● Data supplied
-- -- --

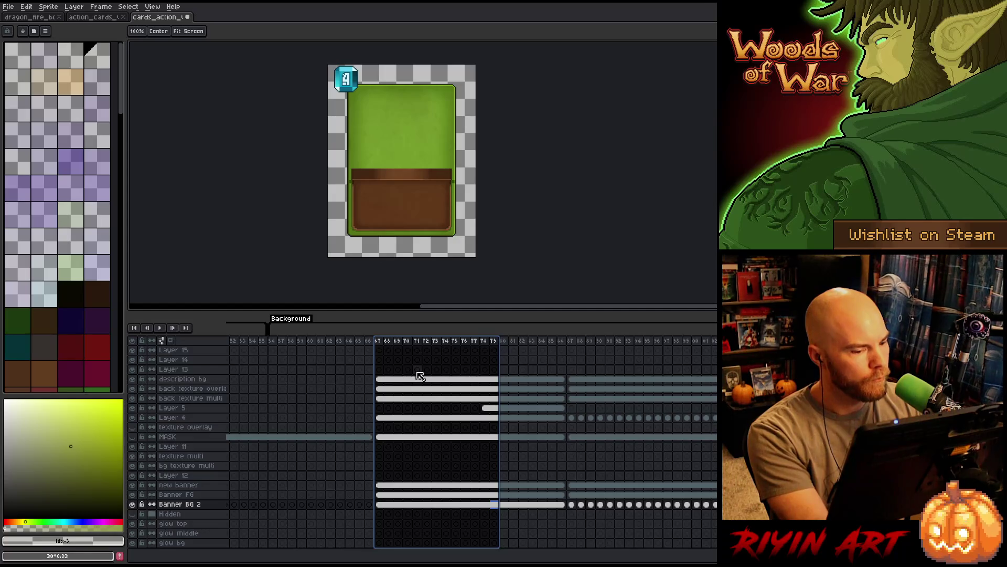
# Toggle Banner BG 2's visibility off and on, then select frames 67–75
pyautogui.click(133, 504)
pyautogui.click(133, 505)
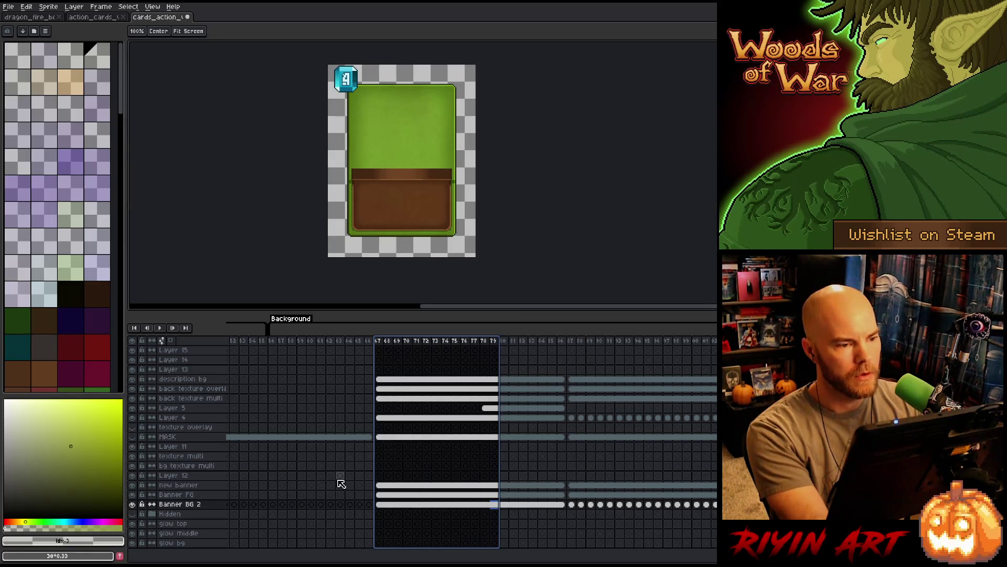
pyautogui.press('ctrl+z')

-- -- --

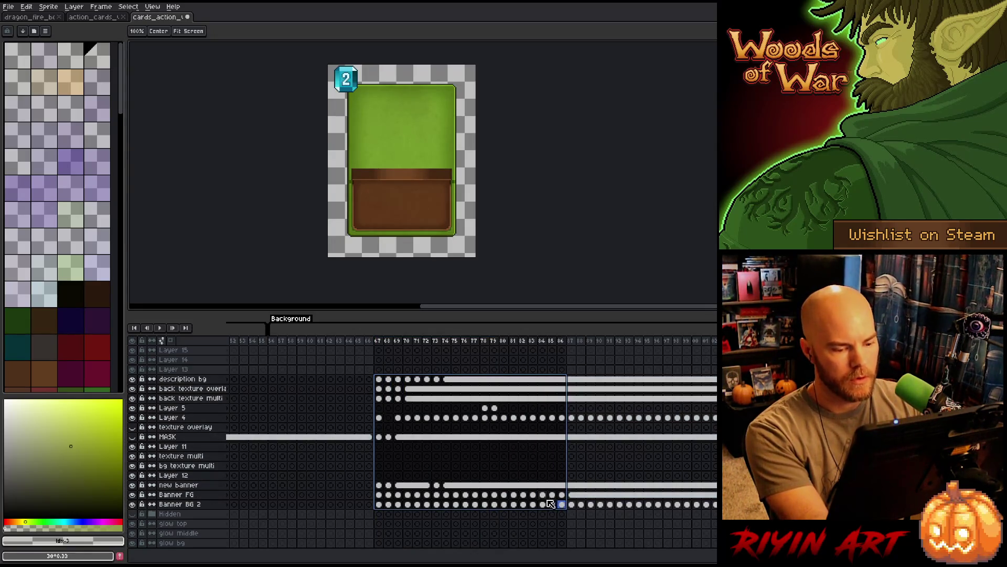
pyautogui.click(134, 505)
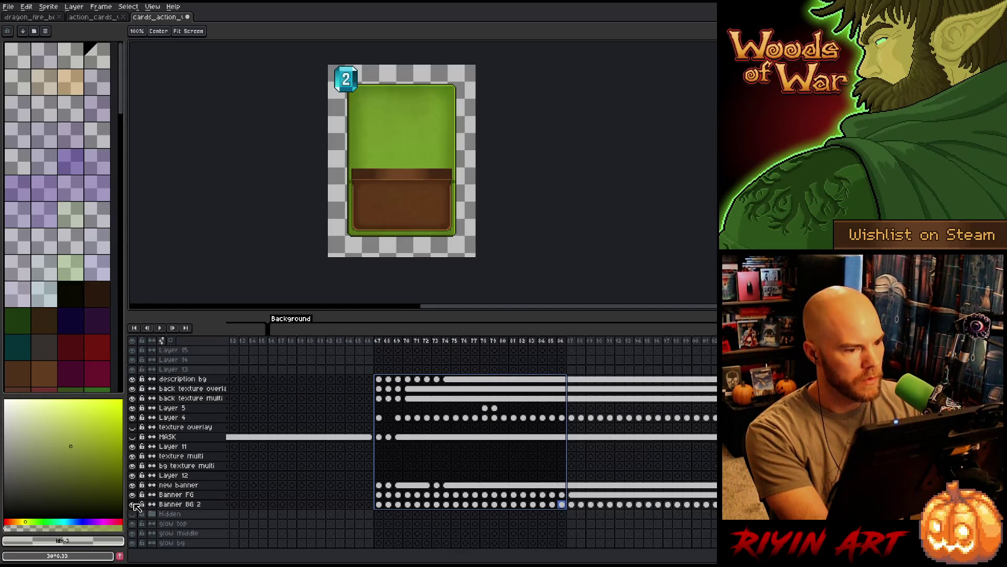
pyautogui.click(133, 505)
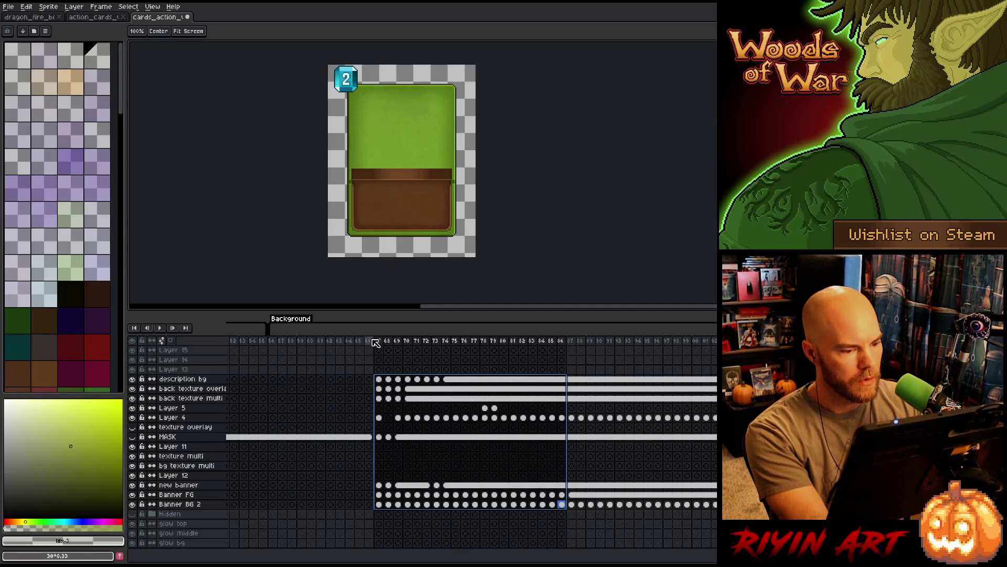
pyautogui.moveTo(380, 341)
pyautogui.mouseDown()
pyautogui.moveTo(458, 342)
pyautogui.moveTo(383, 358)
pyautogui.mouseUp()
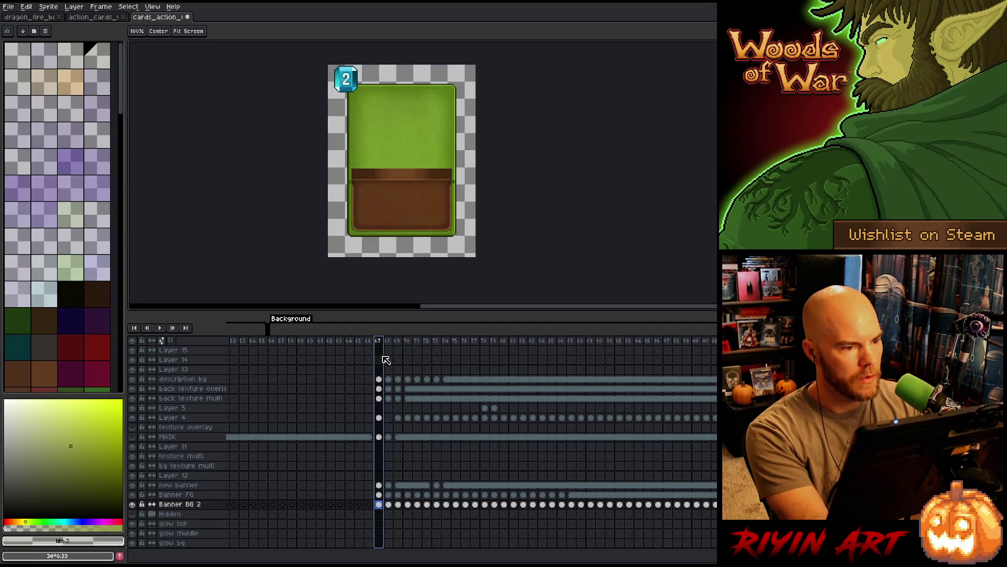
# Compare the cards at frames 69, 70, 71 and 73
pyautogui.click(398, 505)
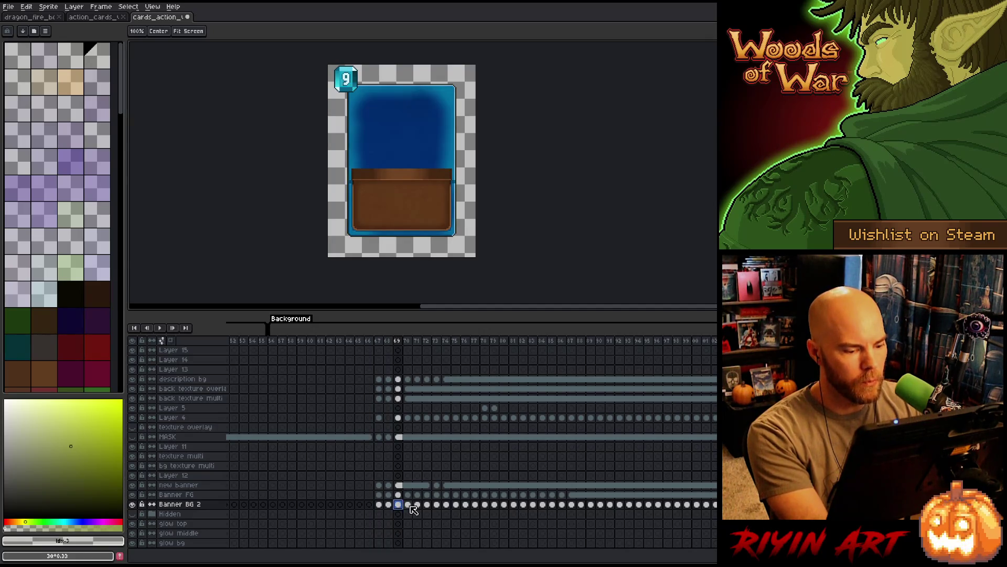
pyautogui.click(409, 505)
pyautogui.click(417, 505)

-- -- --

● Task to carry out
In the data above, take the line with "pyautogui.mouseUp()", the line with "pyautogui.click(417, 505)", and every line between, and set them down exactly without pictures.

● Solution to this problem
pyautogui.mouseUp()
# Compare the cards at frames 69, 70, 71 and 73
pyautogui.click(398, 505)
pyautogui.click(409, 505)
pyautogui.click(417, 505)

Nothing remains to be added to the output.